╭─ Exercise inputs

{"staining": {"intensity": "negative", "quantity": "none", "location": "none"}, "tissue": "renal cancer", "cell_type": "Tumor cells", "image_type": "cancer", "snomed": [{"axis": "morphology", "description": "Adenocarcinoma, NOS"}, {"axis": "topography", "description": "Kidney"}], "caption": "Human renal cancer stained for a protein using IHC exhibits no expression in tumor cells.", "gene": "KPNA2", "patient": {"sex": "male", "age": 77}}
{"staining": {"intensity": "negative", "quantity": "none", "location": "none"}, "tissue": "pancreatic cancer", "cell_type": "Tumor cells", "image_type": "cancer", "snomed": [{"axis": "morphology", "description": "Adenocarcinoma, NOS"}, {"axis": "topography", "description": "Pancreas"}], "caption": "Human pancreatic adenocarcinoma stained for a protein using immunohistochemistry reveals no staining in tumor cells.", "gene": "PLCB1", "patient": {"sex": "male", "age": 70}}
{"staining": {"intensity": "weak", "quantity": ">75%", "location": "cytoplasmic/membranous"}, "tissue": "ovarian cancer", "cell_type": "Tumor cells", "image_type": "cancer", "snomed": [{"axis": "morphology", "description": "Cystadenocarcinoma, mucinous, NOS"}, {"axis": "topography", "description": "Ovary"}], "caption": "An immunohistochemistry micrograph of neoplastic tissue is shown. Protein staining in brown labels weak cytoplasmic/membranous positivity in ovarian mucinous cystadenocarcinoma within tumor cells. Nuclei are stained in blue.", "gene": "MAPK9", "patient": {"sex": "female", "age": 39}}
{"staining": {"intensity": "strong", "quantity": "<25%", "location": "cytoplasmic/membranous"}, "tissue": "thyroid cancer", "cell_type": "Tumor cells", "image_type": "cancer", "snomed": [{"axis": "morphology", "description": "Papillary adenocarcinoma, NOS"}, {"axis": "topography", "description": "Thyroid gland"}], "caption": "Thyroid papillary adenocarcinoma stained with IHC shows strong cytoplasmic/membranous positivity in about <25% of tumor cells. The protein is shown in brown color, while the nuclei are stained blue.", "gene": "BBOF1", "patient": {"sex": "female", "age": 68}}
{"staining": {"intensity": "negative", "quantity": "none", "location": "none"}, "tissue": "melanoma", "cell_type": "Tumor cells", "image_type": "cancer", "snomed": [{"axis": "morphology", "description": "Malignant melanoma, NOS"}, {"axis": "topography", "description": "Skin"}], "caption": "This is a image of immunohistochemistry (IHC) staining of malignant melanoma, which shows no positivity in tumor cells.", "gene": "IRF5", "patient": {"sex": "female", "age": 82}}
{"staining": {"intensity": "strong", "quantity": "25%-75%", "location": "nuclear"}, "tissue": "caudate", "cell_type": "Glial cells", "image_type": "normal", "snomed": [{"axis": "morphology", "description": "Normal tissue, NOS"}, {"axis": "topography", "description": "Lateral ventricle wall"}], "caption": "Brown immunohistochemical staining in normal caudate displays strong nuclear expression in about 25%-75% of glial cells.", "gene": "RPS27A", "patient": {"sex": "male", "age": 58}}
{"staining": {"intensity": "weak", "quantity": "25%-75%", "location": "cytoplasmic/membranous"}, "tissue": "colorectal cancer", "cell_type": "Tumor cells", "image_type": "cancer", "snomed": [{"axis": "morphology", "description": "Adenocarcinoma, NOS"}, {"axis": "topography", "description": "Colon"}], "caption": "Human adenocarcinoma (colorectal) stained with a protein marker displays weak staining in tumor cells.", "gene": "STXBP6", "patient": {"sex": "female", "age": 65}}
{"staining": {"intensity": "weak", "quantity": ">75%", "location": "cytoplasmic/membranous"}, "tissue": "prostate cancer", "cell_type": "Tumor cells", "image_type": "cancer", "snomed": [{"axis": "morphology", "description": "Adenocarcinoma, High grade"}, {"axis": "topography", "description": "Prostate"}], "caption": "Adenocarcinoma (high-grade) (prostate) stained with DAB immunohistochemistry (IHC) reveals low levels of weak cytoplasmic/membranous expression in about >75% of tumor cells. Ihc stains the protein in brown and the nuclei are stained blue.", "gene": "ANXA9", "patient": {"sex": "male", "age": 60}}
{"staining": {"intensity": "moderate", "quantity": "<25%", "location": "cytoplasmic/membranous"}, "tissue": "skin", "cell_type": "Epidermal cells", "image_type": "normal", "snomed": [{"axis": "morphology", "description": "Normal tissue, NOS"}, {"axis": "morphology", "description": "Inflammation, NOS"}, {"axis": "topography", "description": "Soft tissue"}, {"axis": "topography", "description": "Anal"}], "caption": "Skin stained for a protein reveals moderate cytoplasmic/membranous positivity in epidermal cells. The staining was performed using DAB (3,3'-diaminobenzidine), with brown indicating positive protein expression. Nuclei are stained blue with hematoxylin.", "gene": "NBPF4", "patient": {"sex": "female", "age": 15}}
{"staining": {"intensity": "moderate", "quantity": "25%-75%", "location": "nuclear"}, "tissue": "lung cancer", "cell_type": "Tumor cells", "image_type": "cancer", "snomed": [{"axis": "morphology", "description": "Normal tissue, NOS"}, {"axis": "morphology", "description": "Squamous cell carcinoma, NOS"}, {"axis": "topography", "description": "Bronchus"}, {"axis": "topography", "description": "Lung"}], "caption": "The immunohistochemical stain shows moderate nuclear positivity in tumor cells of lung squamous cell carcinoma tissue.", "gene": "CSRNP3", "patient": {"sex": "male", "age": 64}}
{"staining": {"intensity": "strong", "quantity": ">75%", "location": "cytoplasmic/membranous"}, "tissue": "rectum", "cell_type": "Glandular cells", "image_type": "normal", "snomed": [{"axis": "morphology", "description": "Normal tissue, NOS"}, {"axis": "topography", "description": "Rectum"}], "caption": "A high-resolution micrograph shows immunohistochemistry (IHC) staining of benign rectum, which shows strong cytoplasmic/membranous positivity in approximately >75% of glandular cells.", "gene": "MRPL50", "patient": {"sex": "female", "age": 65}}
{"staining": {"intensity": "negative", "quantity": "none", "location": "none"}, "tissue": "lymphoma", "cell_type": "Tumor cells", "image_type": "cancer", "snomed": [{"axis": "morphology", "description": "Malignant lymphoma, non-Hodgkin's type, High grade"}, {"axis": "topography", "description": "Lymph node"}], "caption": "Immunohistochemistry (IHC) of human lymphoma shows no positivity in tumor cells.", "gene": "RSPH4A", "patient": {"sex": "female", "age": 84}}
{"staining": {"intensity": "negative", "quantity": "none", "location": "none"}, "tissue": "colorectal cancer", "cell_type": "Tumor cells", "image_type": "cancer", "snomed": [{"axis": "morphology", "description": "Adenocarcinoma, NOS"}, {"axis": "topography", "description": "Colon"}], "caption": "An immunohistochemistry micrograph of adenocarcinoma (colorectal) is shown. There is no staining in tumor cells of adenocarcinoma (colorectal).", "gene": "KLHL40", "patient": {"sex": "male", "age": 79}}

╰─

» **Brief**
Every record above needs to be repeated word for word.

» **Solution to this exercise**
{"staining": {"intensity": "negative", "quantity": "none", "location": "none"}, "tissue": "renal cancer", "cell_type": "Tumor cells", "image_type": "cancer", "snomed": [{"axis": "morphology", "description": "Adenocarcinoma, NOS"}, {"axis": "topography", "description": "Kidney"}], "caption": "Human renal cancer stained for a protein using IHC exhibits no expression in tumor cells.", "gene": "KPNA2", "patient": {"sex": "male", "age": 77}}
{"staining": {"intensity": "negative", "quantity": "none", "location": "none"}, "tissue": "pancreatic cancer", "cell_type": "Tumor cells", "image_type": "cancer", "snomed": [{"axis": "morphology", "description": "Adenocarcinoma, NOS"}, {"axis": "topography", "description": "Pancreas"}], "caption": "Human pancreatic adenocarcinoma stained for a protein using immunohistochemistry reveals no staining in tumor cells.", "gene": "PLCB1", "patient": {"sex": "male", "age": 70}}
{"staining": {"intensity": "weak", "quantity": ">75%", "location": "cytoplasmic/membranous"}, "tissue": "ovarian cancer", "cell_type": "Tumor cells", "image_type": "cancer", "snomed": [{"axis": "morphology", "description": "Cystadenocarcinoma, mucinous, NOS"}, {"axis": "topography", "description": "Ovary"}], "caption": "An immunohistochemistry micrograph of neoplastic tissue is shown. Protein staining in brown labels weak cytoplasmic/membranous positivity in ovarian mucinous cystadenocarcinoma within tumor cells. Nuclei are stained in blue.", "gene": "MAPK9", "patient": {"sex": "female", "age": 39}}
{"staining": {"intensity": "strong", "quantity": "<25%", "location": "cytoplasmic/membranous"}, "tissue": "thyroid cancer", "cell_type": "Tumor cells", "image_type": "cancer", "snomed": [{"axis": "morphology", "description": "Papillary adenocarcinoma, NOS"}, {"axis": "topography", "description": "Thyroid gland"}], "caption": "Thyroid papillary adenocarcinoma stained with IHC shows strong cytoplasmic/membranous positivity in about <25% of tumor cells. The protein is shown in brown color, while the nuclei are stained blue.", "gene": "BBOF1", "patient": {"sex": "female", "age": 68}}
{"staining": {"intensity": "negative", "quantity": "none", "location": "none"}, "tissue": "melanoma", "cell_type": "Tumor cells", "image_type": "cancer", "snomed": [{"axis": "morphology", "description": "Malignant melanoma, NOS"}, {"axis": "topography", "description": "Skin"}], "caption": "This is a image of immunohistochemistry (IHC) staining of malignant melanoma, which shows no positivity in tumor cells.", "gene": "IRF5", "patient": {"sex": "female", "age": 82}}
{"staining": {"intensity": "strong", "quantity": "25%-75%", "location": "nuclear"}, "tissue": "caudate", "cell_type": "Glial cells", "image_type": "normal", "snomed": [{"axis": "morphology", "description": "Normal tissue, NOS"}, {"axis": "topography", "description": "Lateral ventricle wall"}], "caption": "Brown immunohistochemical staining in normal caudate displays strong nuclear expression in about 25%-75% of glial cells.", "gene": "RPS27A", "patient": {"sex": "male", "age": 58}}
{"staining": {"intensity": "weak", "quantity": "25%-75%", "location": "cytoplasmic/membranous"}, "tissue": "colorectal cancer", "cell_type": "Tumor cells", "image_type": "cancer", "snomed": [{"axis": "morphology", "description": "Adenocarcinoma, NOS"}, {"axis": "topography", "description": "Colon"}], "caption": "Human adenocarcinoma (colorectal) stained with a protein marker displays weak staining in tumor cells.", "gene": "STXBP6", "patient": {"sex": "female", "age": 65}}
{"staining": {"intensity": "weak", "quantity": ">75%", "location": "cytoplasmic/membranous"}, "tissue": "prostate cancer", "cell_type": "Tumor cells", "image_type": "cancer", "snomed": [{"axis": "morphology", "description": "Adenocarcinoma, High grade"}, {"axis": "topography", "description": "Prostate"}], "caption": "Adenocarcinoma (high-grade) (prostate) stained with DAB immunohistochemistry (IHC) reveals low levels of weak cytoplasmic/membranous expression in about >75% of tumor cells. Ihc stains the protein in brown and the nuclei are stained blue.", "gene": "ANXA9", "patient": {"sex": "male", "age": 60}}
{"staining": {"intensity": "moderate", "quantity": "<25%", "location": "cytoplasmic/membranous"}, "tissue": "skin", "cell_type": "Epidermal cells", "image_type": "normal", "snomed": [{"axis": "morphology", "description": "Normal tissue, NOS"}, {"axis": "morphology", "description": "Inflammation, NOS"}, {"axis": "topography", "description": "Soft tissue"}, {"axis": "topography", "description": "Anal"}], "caption": "Skin stained for a protein reveals moderate cytoplasmic/membranous positivity in epidermal cells. The staining was performed using DAB (3,3'-diaminobenzidine), with brown indicating positive protein expression. Nuclei are stained blue with hematoxylin.", "gene": "NBPF4", "patient": {"sex": "female", "age": 15}}
{"staining": {"intensity": "moderate", "quantity": "25%-75%", "location": "nuclear"}, "tissue": "lung cancer", "cell_type": "Tumor cells", "image_type": "cancer", "snomed": [{"axis": "morphology", "description": "Normal tissue, NOS"}, {"axis": "morphology", "description": "Squamous cell carcinoma, NOS"}, {"axis": "topography", "description": "Bronchus"}, {"axis": "topography", "description": "Lung"}], "caption": "The immunohistochemical stain shows moderate nuclear positivity in tumor cells of lung squamous cell carcinoma tissue.", "gene": "CSRNP3", "patient": {"sex": "male", "age": 64}}
{"staining": {"intensity": "strong", "quantity": ">75%", "location": "cytoplasmic/membranous"}, "tissue": "rectum", "cell_type": "Glandular cells", "image_type": "normal", "snomed": [{"axis": "morphology", "description": "Normal tissue, NOS"}, {"axis": "topography", "description": "Rectum"}], "caption": "A high-resolution micrograph shows immunohistochemistry (IHC) staining of benign rectum, which shows strong cytoplasmic/membranous positivity in approximately >75% of glandular cells.", "gene": "MRPL50", "patient": {"sex": "female", "age": 65}}
{"staining": {"intensity": "negative", "quantity": "none", "location": "none"}, "tissue": "lymphoma", "cell_type": "Tumor cells", "image_type": "cancer", "snomed": [{"axis": "morphology", "description": "Malignant lymphoma, non-Hodgkin's type, High grade"}, {"axis": "topography", "description": "Lymph node"}], "caption": "Immunohistochemistry (IHC) of human lymphoma shows no positivity in tumor cells.", "gene": "RSPH4A", "patient": {"sex": "female", "age": 84}}
{"staining": {"intensity": "negative", "quantity": "none", "location": "none"}, "tissue": "colorectal cancer", "cell_type": "Tumor cells", "image_type": "cancer", "snomed": [{"axis": "morphology", "description": "Adenocarcinoma, NOS"}, {"axis": "topography", "description": "Colon"}], "caption": "An immunohistochemistry micrograph of adenocarcinoma (colorectal) is shown. There is no staining in tumor cells of adenocarcinoma (colorectal).", "gene": "KLHL40", "patient": {"sex": "male", "age": 79}}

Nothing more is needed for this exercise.